This morning 6AM found me awake and in bed with both girls, and one of the cats. It was barely light out, but Greg was already out of the house getting some exercise. I definitely could have slept longer but Vera woke promptly at 6 to jump in bed with me and Jules. I tried to close my eyes and keep sleeping anyway but the cat was purring on my head, Juliette was pulling on my shirt and Veronica was jumping up and down making funny faces for her sister. A pretty typical Monday morning in my house.
In the midst of all of it I suddenly flashed back to six years ago, to the brief year in which I lived alone in Venice. Memories of going to bed alone in my little apartment flickered through my mind like a movie reel: me locking the door at night, brushing my teeth and climbing into bed all alone. And then waking up alone, stretching beneath the sheets and pushing my way out of bed on my terms, speaking to no one except the cats as I washed my face, made coffee, opened the deck doors to the morning sunshine.
Sometimes all of it was a little lonely, but mostly it was peaceful.
The thing that I do know is that I could have ever anticipated that just a few short years later my life would be so full. That my bed would be crowded with little girls and cats and a husband, that my heart would be constantly on the verge of drowning in so much love. It actually scares me to think about how quickly things change. Yesterday I was sorting baby clothes, putting away all of the little outfits that Juliette has outgrown already, and doing so with a lump in my throat, knowing that we’re already edging past babyhood, that we’re not going to do this again. We’ve decided that we’re done having kids, a decision I feel good about, but yesterday folding those clothes I felt sad and nostaligic.
These girls are going to grow up so quickly. They’ll be pushing away from us before we know it and it’s going to break my heart a million times over. Yesterday I remembered a moment standing in my college dorm room with my mother. I watched her surveying the room, my clothes hanging in the closet, my little bunk bed all made up for my first night as a college student. My baby, she whispered, and I rolled my eyes.
But now I understand her emotion so well that it brings tears to my eyes.
There’s that over-used saying floating around out there about how having children is like wearing your heart on the outside of your body, and it’s true. Last night I put the girls to bed, Jules asleep in my arms as I read to Vera, and then Vera falling asleep holding her sister’s hand, and then me there in bed with both of them asleep on me, and it felt like I could literally look down and see my heart, my big, full, beating heart, no longer safely inside of me, but right there on my lap wearing Dora pajamas. Motherhood is easily the most terrifying thing I’ve ever experienced, forking my entire existence over in this way, all of it now tied to these girls and their well-being.

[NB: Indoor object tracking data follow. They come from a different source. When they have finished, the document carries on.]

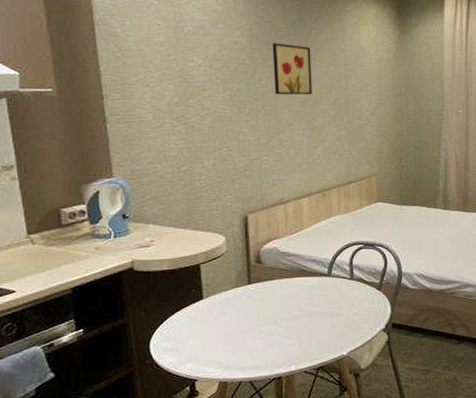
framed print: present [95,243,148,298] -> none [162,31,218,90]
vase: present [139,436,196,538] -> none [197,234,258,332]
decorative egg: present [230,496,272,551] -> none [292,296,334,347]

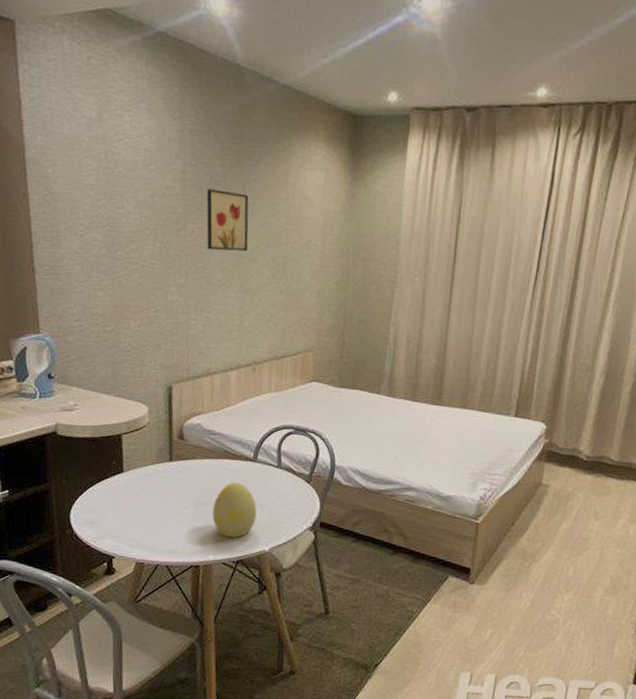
decorative egg: none [292,296,334,347] -> present [212,481,257,538]

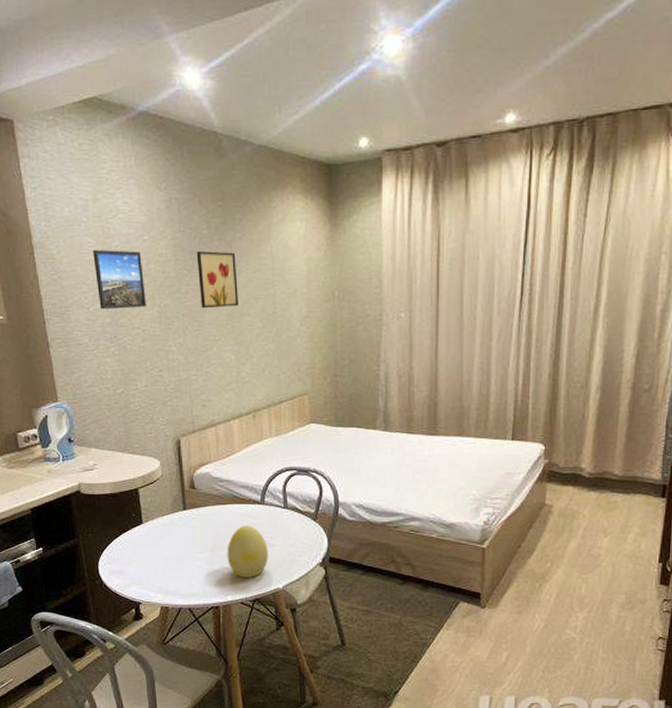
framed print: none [92,173,148,242] -> present [92,249,147,310]

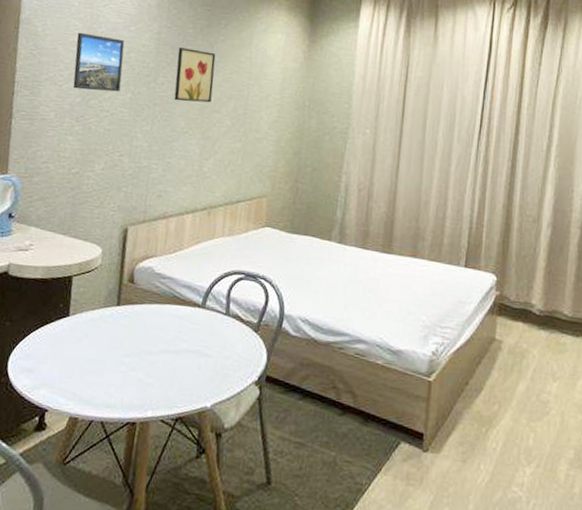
decorative egg: present [227,525,268,578] -> none [154,329,202,392]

I just didn’t know it would be like this. As a well-loved child you grow up so carelessly, none of us quite having any idea what our parents have done for us, how much they’ve given up and sacrificed and how vulnerable they’ve made themselves, until we become parents ourselves and do the same. I see it in the ease and bravado with which Veronica walks through this world. I know that can only come from all the love and attention we pour into her. It’s both amazing and heartbreaking to witness.
In my head, when I return to that moment in my college dorm room with my mother, I wish so much that I had gone to her and hugged her, that I’d let her pull me close and feel, for just a moment, that I was still her baby.
But I didn’t. I rolled my eyes, impatient to get on with my new and exciting life.
Just as Veronica and Juliette will do with me one day.
And then I’ll watch them walk out some door, my whole heart going with them.
And I’ll know, even then, that this is exactly what life is about.